– Его, конечно, нельзя винить.
– Очень даже можно. Я виню.
– Я в том смысле, что он не нарочно. Что поделать, Берти. Весна. Брачный сезон, пора, как, может быть, тебе известно, когда красуется голубь переливчатым опереньем и помыслы юных полны любовным томленьем. Девушка вроде Тараторы может в разгар весны с такой силой поразить сердце Гасси, и без того ослабленное постоянным питьем апельсинового сока, что страшно подумать, в хорошей спортивной форме она одолеет любого. Кто-кто, а уж ты-то это знаешь сам, Берти. Вспомни, какого дурака ты когда-то из-за нее валял.
– Не будем ворошить то, что было и прошло.
– Я ворошу только для того, чтобы доступнее выразить свою мысль, что Гасси больше достоин жалости, чем упреков.
– Это она достойна упреков. Зачем она его поощряет.
– Она не поощряет. Он просто прилип, и все.

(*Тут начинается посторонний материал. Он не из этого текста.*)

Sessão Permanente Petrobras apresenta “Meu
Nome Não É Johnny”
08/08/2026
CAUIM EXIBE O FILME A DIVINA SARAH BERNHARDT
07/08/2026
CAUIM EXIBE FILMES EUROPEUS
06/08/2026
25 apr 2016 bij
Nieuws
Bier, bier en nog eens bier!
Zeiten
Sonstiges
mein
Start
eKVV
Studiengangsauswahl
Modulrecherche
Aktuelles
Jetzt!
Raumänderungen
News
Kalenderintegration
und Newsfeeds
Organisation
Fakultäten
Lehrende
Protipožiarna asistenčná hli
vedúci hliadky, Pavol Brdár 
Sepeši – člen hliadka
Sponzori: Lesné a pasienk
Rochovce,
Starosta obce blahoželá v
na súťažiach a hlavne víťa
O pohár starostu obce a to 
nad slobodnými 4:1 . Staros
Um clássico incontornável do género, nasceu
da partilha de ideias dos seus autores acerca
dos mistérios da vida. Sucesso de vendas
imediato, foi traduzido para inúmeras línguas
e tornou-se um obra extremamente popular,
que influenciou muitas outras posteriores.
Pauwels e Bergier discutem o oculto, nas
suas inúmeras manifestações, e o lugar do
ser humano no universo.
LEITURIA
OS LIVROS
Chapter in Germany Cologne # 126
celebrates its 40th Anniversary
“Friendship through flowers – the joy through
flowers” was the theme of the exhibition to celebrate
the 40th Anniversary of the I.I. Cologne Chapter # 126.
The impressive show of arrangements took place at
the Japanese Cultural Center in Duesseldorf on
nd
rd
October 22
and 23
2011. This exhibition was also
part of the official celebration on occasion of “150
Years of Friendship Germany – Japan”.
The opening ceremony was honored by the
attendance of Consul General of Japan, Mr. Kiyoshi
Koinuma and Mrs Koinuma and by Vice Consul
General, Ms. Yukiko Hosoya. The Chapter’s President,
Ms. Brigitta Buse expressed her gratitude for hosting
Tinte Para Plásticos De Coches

– Нет, не все. Она его поощряет. Я сам видел. Она нарочно пускает в ход свое знаменитое обаяние. Не говори мне, что такая девушка, как Кора Таратора, обученная спускать с лестницы голливудских красавцев, не могла бы заморозить Гасси. Если б захотела.
– А она не хочет.
– Вот и я об этом.
– И скажу тебе почему. Я, правда, у нее не спрашивал, но убежден, что она разыгрывает этот сюжет с Гасси с исключительной целью пронзить сердце Эсмонда Хаддока. Чтобы знал: если ему она не нужна, есть другие.
– Но она же ему нужна.
– Этого она не знает. Если только ты ей не сказал.
– Не сказал.
– Почему?
– Не уверен был, что это будет порядочно с моей стороны. Понимаешь, он рассказал мне о своих сокровенных чувствах как бы под тайной исповеди и выразил желание, чтобы все осталось между нами. «Это не должно пойти дальше», – его слова. С другой стороны, своевременное словцо могло бы соединить разлученные сердца. Прямо не знаю. Сложная ситуация.
– Я бы не стеснялся, а взял бы да и сказал своевременное словцо. Я – за то, чтобы соединять разлученные сердца.
– Да и я тоже. Только боюсь, уже поздно. Бассет прожигает телеграммами провода, требуя разъяснений. Только что пришла от нее телеграмма высокого напряжения. Я видел ее в холле на столе, когда возвращался. Это телеграмма девушки, которая уже сыта по уши и готова послать Гасси куда подальше. Нет, говорю тебе, Китекэт, положение безнадежно. Я пропал.
– Да нет же.
– Нет, пропал. Когда я рассказал Гасси про телеграмму и намекнул открытым текстом, что сейчас самое время ему как порядочному человеку прийти на помощь, он и слушать не захотел. Не получит она письма, пока не усвоит урока, который он ей преподает. Он просто рехнулся, честное слово, и я не вижу выхода.
– Есть выход. Проще простого.
– То есть ты можешь что-то предложить?
– Конечно, могу. Я всегда могу что-то предложить. Решение напрашивается. Если Гасси не желает ей писать, писать ей должен ты.
– Но ей вовсе не нужны мои письма. Ей нужны письма от Гасси.
– И на здоровье. От Гасси она их и будет получать. Просто Гасси потянул запястье и вынужден диктовать, а ты записывать.
– Ничего Гасси не потянул.
– Погоди! Он не просто потянул, а вывихнул запястье, останавливая понесшую лошадь с риском для собственной жизни ради спасения от страшной гибели чужого дитяти. Дитя золотоволосое, если ты послушаешь моего совета, голубоглазое, румяное и прелестно шепелявит. Шепелявость, по-моему, самое оно.